Segundo dados do Ministério da Economia, a China representou 28% das exportações do Brasil em 2019, mais que o dobro da fatia dos EUA, segundo principal destino do comércio exterior do país, com 13%. Entre os principais produtos exportados para a China estão soja, óleo bruto de petróleo, minério de ferro, celulose e carne bovina.

Petróleo em queda

Bartolomeu Braz, presidente da Aprosoja Brasil, que reúne os produtores do grão no país, destaca que a oscilação que o coronavírus traz para o mercado financeiro representa risco para as commodities:

— O prejuízo neste momento está mais na derrubada das Bolsas porque isso traz impacto às companhias. Se os investidores tiram dinheiro da Bolsa, isso prejudica as negociações da próxima safra e pode mexer no preço das commodities.

Mais de 77% da soja exportada pelo Brasil entre janeiro e novembro de 2019 seguiram para a China, segundo a Aprosoja, gerando uma receita de US$ 19,5 bilhões. O setor, no entanto, diz Braz, não deve sentir efeitos nas vendas internacionais neste semestre.

— Os embarques seguem normais porque são contratos de longo prazo. Mais de 70% da soja desta safra, com entregas até agosto, já estão negociados — destaca Braz.

Como há espaço para uma recuperação da economia chinesa e contratos de compra de matéria-prima têm longa duração, o impacto nas empresas pode não aparecer no balanço, diz Henrique Esteter, analista da Guide Investimentos.

— Algumas empresas têm contratos garantidos por um período, e acabam não tendo impacto tão forte no balanço.

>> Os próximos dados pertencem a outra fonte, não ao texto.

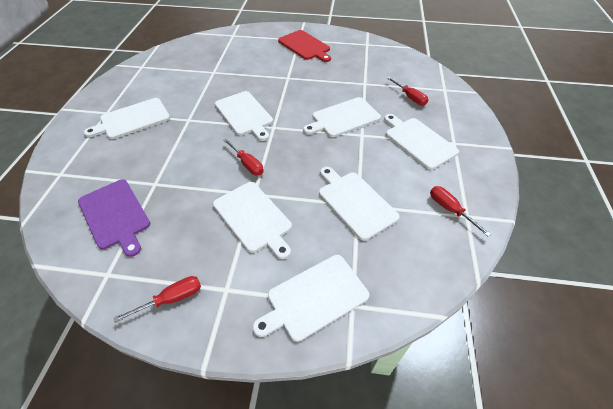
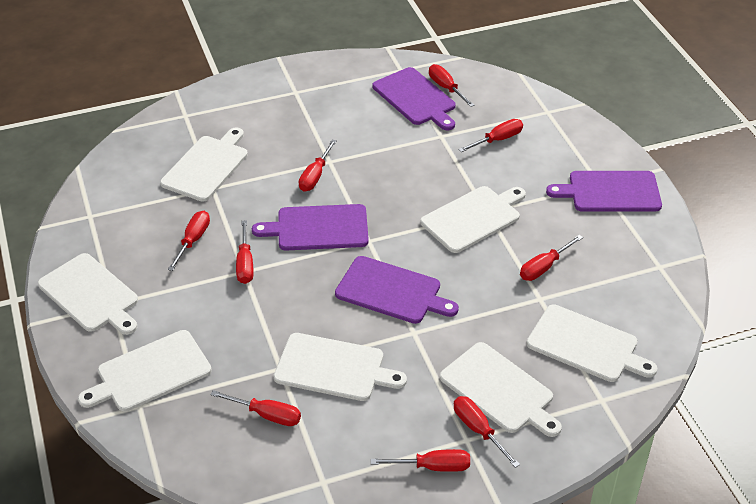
purple cutting board: [78,179,150,257] = 1 -> [252,204,369,251] [335,256,459,324] [373,67,456,130] [546,171,662,212] = 4
red cutting board: [278,30,331,62] = 1 -> none = 0
red screwdriver: [114,276,201,323] [223,138,264,175] [387,77,428,105] [430,186,491,237] = 4 -> [168,211,210,271] [210,390,301,426] [236,220,254,284] [299,139,337,192] [371,449,470,472] [429,64,475,107] [454,396,520,468] [458,119,523,152] [520,235,583,281] = 9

Mas, no geral, poderão ter.

Para José Augusto de Castro, presidente da Associação de Comércio Exterior do Brasil (AEB), a crise do coronavírus fará com que as empresas brasileiras se adaptem a um novo cenário de mercado:

— Que vai haver queda de preços das commodities é certo, a dúvida é se vai haver queda de preço e da quantidade demandada. Se houver os dois, as empresas vão perder duplamente. Com a redução da compra de matéria-prima, produções e exportações serão impactadas.

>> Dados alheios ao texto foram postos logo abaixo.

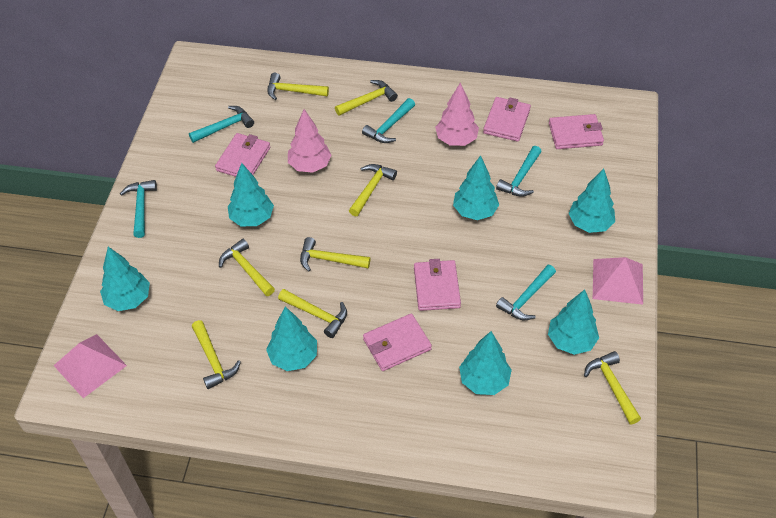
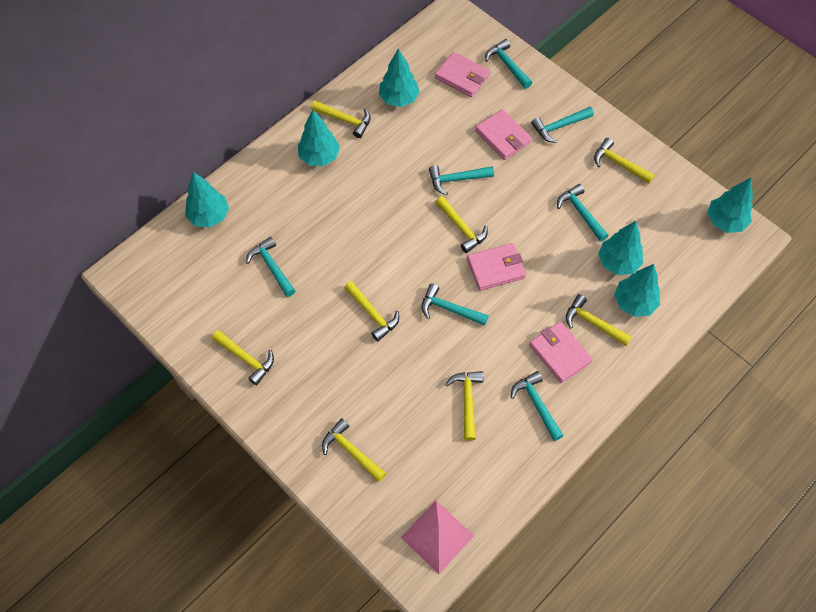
pink pyramid: [53,334,127,398] [593,257,643,305] = 2 -> [401,500,474,574] = 1
pink tree: [288,109,332,173] [435,83,479,146] = 2 -> none = 0
pink wallet: [215,133,270,177] [363,314,432,371] [414,259,461,311] [483,97,531,142] [549,114,604,149] = 5 -> [435,52,490,97] [467,243,526,291] [475,109,532,160] [529,321,593,383] = 4
turquoise hammer: [120,180,157,238] [189,106,254,143] [362,98,415,143] [496,146,542,197] [496,265,556,320] = 5 -> [246,237,295,297] [422,283,489,326] [429,165,494,195] [485,39,532,89] [511,371,564,441] [531,107,594,143] [557,184,609,242] = 7
turquoise tree: [100,247,150,311] [228,163,274,226] [266,306,317,371] [453,155,499,220] [459,331,512,395] [548,289,599,355] [568,168,615,233] = 7 -> [185,172,229,228] [298,110,340,166] [379,49,420,107] [598,221,643,275] [614,264,660,317] [707,178,753,233] = 6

Há setores em que o efeito é mais claro. A China já reduziu em 20% seu consumo diário de petróleo. Com isso, o preço do barril do óleo tipo Brent fechou o dia de ontem cotado a US$ 53,80, o menor patamar desde o fim de 2018.

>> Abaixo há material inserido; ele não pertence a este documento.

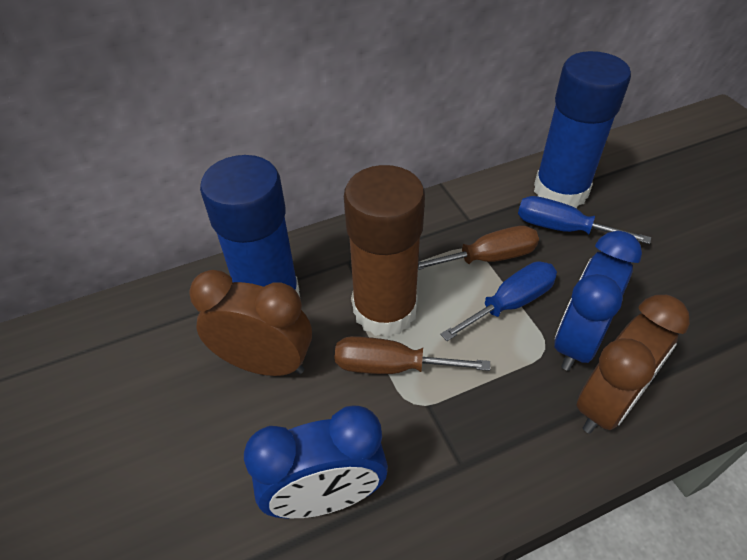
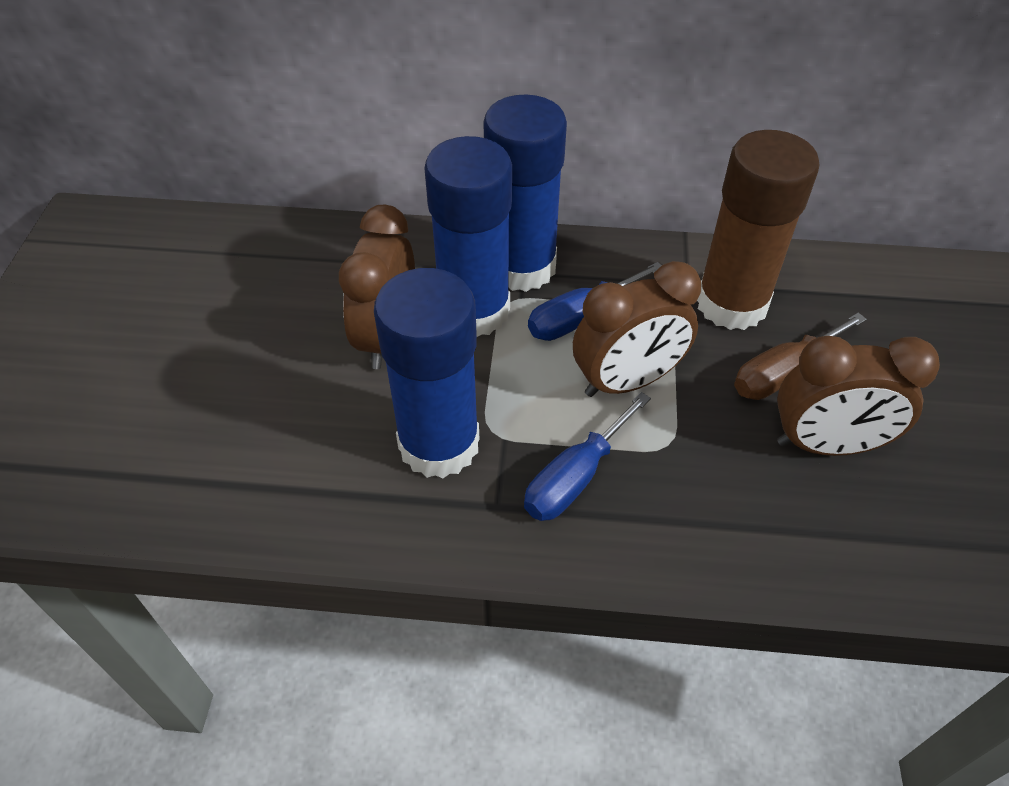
blue clock: [244,405,388,518] [554,231,642,371] = 2 -> none = 0
blue glue stick: [200,155,300,297] [534,51,631,208] = 2 -> [374,268,480,478] [424,136,512,337] [483,94,567,292] = 3
brown clock: [189,270,312,376] [576,295,690,434] = 2 -> [339,205,415,369] [573,261,701,397] [777,336,940,456] = 3
brown screwdriver: [334,336,490,374] [418,226,539,270] = 2 -> [734,313,867,400] = 1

Com 78% das exportações de petróleo destinadas ao país, a Petrobras viu seu valor de mercado recuar em R$ 17 bilhões em 12 dias. Ontem, seus papéis ordinários (ON, com direito a voto) e preferenciais (PN, sem direito a voto) fecharam com perda de 1,12% e 0,95%, respectivamente.

Procurada, a Petrobras afirmou que os os preços internacionais e fluxos se ajustarão naturalmente e que a companhia está pronta para se adequar a um eventual novo cenário. Uma alternativa será a busca de novos mercados, reforçando a oferta para a Europa.

A Vale, que tem 41,7% de sua receita líquida vindos da venda de minério de ferro para a China, registra queda de R$ 23,5 bilhões em valor desde o dia 23 de janeiro.

No caso da mineradora, porém, é preciso destacar que o período avaliado ocorre logo após o Ministério Público de Minas Gerais denunciar o ex-presidente da companhia Fabio Schwartsman e outras 15 pessoas pelo desastre ocorrido em Brumadinho em 25 de janeiro de 2019.

Proteína animal em alta

A Vale informou que os embarques para a China seguem normais, e que é cedo para medir se haverá impacto.

Na contramão, empresas de proteína animal, como BRF e JBS, ainda que tenham perdas na Bolsa por ora, devem ser beneficiadas com a liquidação do rebanho de matrizes de suínos na China em razão da peste suína africana, que atingiu o país asiático nos últimos meses.

— Houve um pânico no setor frigorífico, mas é um setor que ainda vai se beneficiar esse ano, dada a escassez de oferta. A peste suína vai ter um impacto muito maior do que o coronavírus no setor — diz Esteter, da Guide. O setor vê a oportunidade:

— Em 2019, a peste suína africana fez as exportações de aves do Brasil para a China subirem 34%; as de carne suína, 61%. Com o surto de Influenza Aviária agora, a demanda vai subir. O coronavírus faz da segurança alimentar um pilar fundamental na China, que buscará produtos seguros — diz Francisco Turra, à frente da Associação Brasileira de Proteína Animal (ABPA).

Na semana passada, a JBS anunciou acordo com o WH Group para distribuição das marcas Friboi e Seara na China. Espera movimentar até R$ 3 bilhões em negócios por ano.

Procurada, a empresa não comentou. Já a BRF disse que monitora riscos e oportunidades na região asiática.

A Suzano, do setor de papel e celulose, foi contatada, mas não comentou a perda de valor de mercado, pois está em período de silêncio antes da divulgação de resultados.